Oana Zamfir is a second year MA student at the “George Enescu” National University of Arts, at the Department of Musicology.

She studied violin for 12 years at the “Stefan Luchian” High School of Art in Botosani, later focusing on the theoretical aspects of music. In 2019 she completed her bachelor studies in Musicology as a student of the National Academy of Music “Gheorghe Dima” in Cluj-Napoca. Her research during 2018-2019 brought to the forefront elements of the archaic ritual within works of composers who activated during the communist period, giving her the opportunity to start a research internship at the “Carl von Ossietzky” University in Germany. In this context, she recorded conversations with members of the Sophie Drinker Institute in Bremen, and had access to documents directly from the Myriam Marbé archive.

Since 2019 she has been a teacher of Music Education and Theoretical Music Studies, making full use of interactive methods in the musical training of students and working, at the same time, with the children’s choir founded in the first year of her activity.

Her interests include pursuing a degree in interior design in 2020.

Alexandru Suciu

Alexandru Suciu inherited his passion for art growing up in a family of several generations of musicians. He began his musical studies at the “Augustin Bena” School of Music in Cluj, where he studied piano and guitar. Even though his main study direction was philological, his passion for music prevailed. He began his academical journey at the Faculty of Letters of the “Babeș-Bolyai” University, studying Comparative literature and English. He continued by studying Opera Singing at the “Gheorghe Dima” National Music Academy. He also graduated the Musical Education section, followed by Artistic Directing at the Musical Performing Arts department.
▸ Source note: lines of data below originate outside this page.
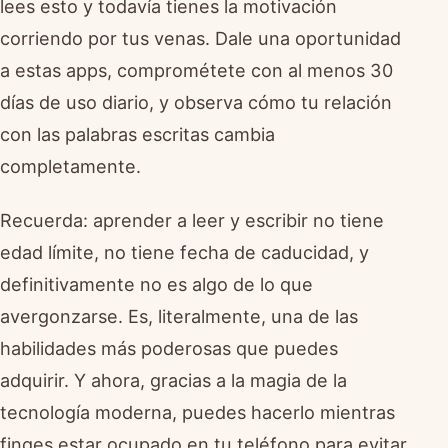
lees esto y todavía tienes la motivación
corriendo por tus venas. Dale una oportunidad
a estas apps, comprométete con al menos 30
días de uso diario, y observa cómo tu relación
con las palabras escritas cambia
completamente.
Recuerda: aprender a leer y escribir no tiene
edad límite, no tiene fecha de caducidad, y
definitivamente no es algo de lo que
avergonzarse. Es, literalmente, una de las
habilidades más poderosas que puedes
adquirir. Y ahora, gracias a la magia de la
tecnología moderna, puedes hacerlo mientras
finges estar ocupado en tu teléfono para evitar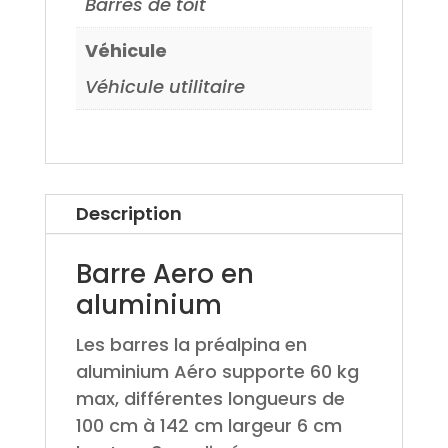
Barres de toit
Véhicule
Véhicule utilitaire
Description
Barre Aero en
aluminium
Les barres la préalpina en
aluminium Aéro supporte 60 kg
max, différentes longueurs de
100 cm à 142 cm largeur 6 cm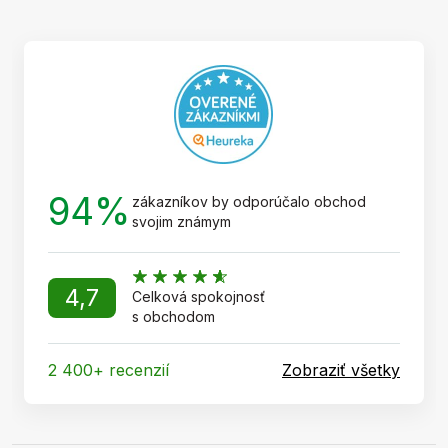
p
ä
t
i
e
94%
zákazníkov by odporúčalo obchod
svojim známym
4,7
Celková spokojnosť
s obchodom
2 400+ recenzií
Zobraziť všetky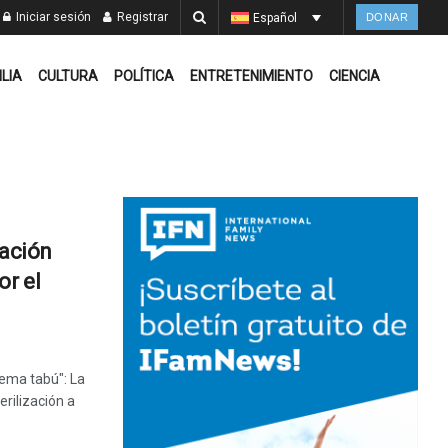
Iniciar sesión
Registrar
Español
DONAR
ILIA
CULTURA
POLÍTICA
ENTRETENIMIENTO
CIENCIA
zación
or el
tema tabú": La
erilización a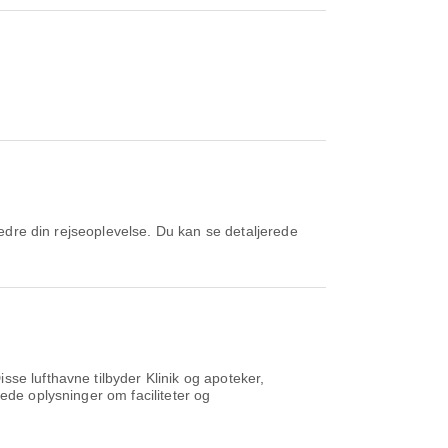
bedre din rejseoplevelse. Du kan se detaljerede
e lufthavne tilbyder Klinik og apoteker,
ede oplysninger om faciliteter og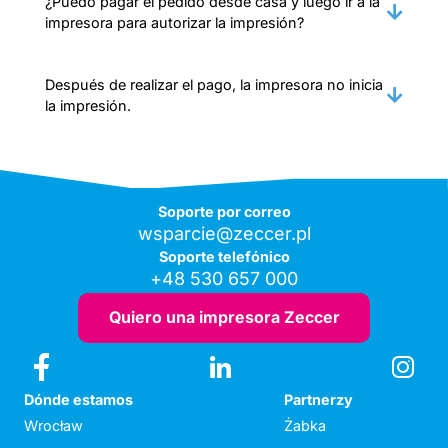
¿Puedo pagar el pedido desde casa y luego ir a la
impresora para autorizar la impresión?
Después de realizar el pago, la impresora no inicia
la impresión.
Soporte por correo
wsparcie@zeccer.pl
Soporte telefónico
+48 530 657 000
Quiero una impresora Zeccer
Dónde estamos
Partnerzy
Wrocław
Żabka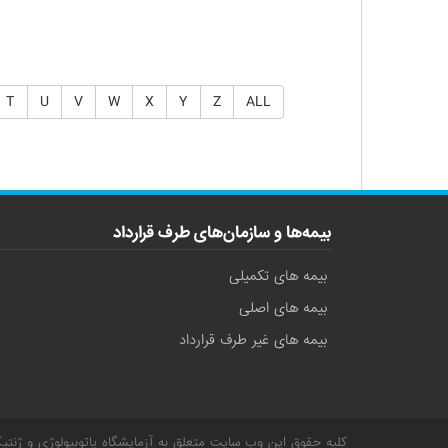
T
U
V
W
X
Y
Z
ALL
بیمه‌ها و سازمان‌های طرف قرارداد
بیمه های تکمیلی
بیمه های اصلی
بیمه های غیر طرف قرارداد
کلیه حقوق این وب سایت متعلق به
آزمایشگاه پاتوبیولوژی و ژنتی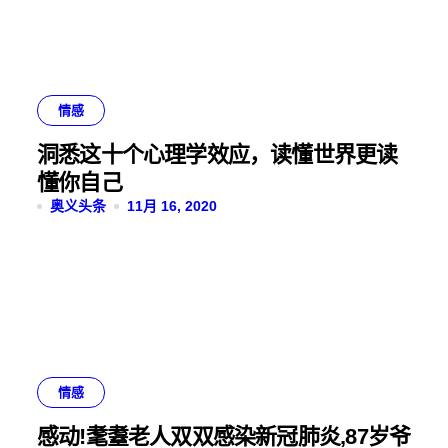
情感
洞悉这十个心理学效应，读懂世界更读
懂你自己
奥义头条
11月 16, 2020
情感
感动!耄耋老人双双感染新冠肺炎,87岁爷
His multidisciplinary education opened the doors towards research, which is seen both through his participation in national and international conferences and symposia, such as the Salzburg Easter School PhD-forum, organized by the Salzburg Universität or the Silesian Meeting of Young Scholars, organized by the Institute of English at the University of Silesia, as well as the collaboration with Opera Charm Magazine.

During his student years, he won several prizes, including the Grand Prize at the “Paul Constantinescu” National Musical Interpretation Competition, the Romanian Composers and Musicologists’ Union Prize at the same competition, the First Prize and the Schubert Prize at the “Ada Ulubeanu” Competition.
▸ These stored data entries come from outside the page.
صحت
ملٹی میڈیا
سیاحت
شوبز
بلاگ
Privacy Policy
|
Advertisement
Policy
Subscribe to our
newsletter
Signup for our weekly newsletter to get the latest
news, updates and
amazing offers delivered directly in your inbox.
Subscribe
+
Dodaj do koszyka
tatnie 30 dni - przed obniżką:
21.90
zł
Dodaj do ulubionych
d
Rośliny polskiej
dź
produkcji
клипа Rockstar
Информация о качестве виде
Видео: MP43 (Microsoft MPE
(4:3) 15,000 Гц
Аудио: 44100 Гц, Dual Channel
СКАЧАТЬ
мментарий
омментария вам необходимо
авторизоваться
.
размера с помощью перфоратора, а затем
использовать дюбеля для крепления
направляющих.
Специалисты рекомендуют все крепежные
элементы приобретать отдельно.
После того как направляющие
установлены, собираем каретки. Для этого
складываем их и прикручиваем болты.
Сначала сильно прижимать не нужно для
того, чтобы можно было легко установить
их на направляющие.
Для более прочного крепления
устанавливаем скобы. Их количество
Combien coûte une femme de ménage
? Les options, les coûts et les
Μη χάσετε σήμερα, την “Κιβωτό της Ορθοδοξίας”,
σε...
He further developed his artistic skills by specializing in courses and masterclasses held by personalities such as Vittorio Terranova, Giuseppe Sabbatini, Marian Pop, Ines Salazar, Riccardo Zanellato, Paolo Bosisio, Valentina Farcaș and Manuel Lange in contexts such as the Internationale Sommerakademie für Operngesang Deutschlandsberg, Corso Internazionale di Canto Lirico I.M.C. Licata or the Europäische Akademie für Musik und darstellende Kunst Montepulciano. Besides his activity on-stage, he currently teaches Opera Singing Didactics, and Pedagogical Practice within the Department for Teacher Education and Training at the “Gheorghe Dima” National Music Academy.

Cristina Fieraru

Cristina is a 24 year-old Romanian soprano & a student at the National University of Music Bucharest, where she pursues the MA program in Vocal Performance.

She made her debut in Pamina from “Die Zauberflöte” by Wolfgang Amadeus Mozart at only 19 years old at the Bucharest National Opera House, as a member of the Ludovic Spiess Experimental Opera Studio. Over the years she made her debut in roles such as Contessa d’Almaviva (Le nozze di Figaro), Mimì & Musetta (La Bohème), Alice Ford (Falstaff), Erste Dame (Die Zauberflöte) in her university’s opera productions.
Her passion and experience extends in the field of choral music, too.

She has been part of our dream team since the fall of 2021. For a good period of time she took care of OPERA Charm’s social media and took you on the monthly journey through the history of opera through our Legends rubric – and a few times through the Theaters around the World rubric.

Her little soul rubric – from 2021 to present – is definitely the Conductors of the Future, where, every month, she gives you the chance to meet a young star of the world of conducting and, of course, to find out what’s the most charming feature of opera in these artists’ views.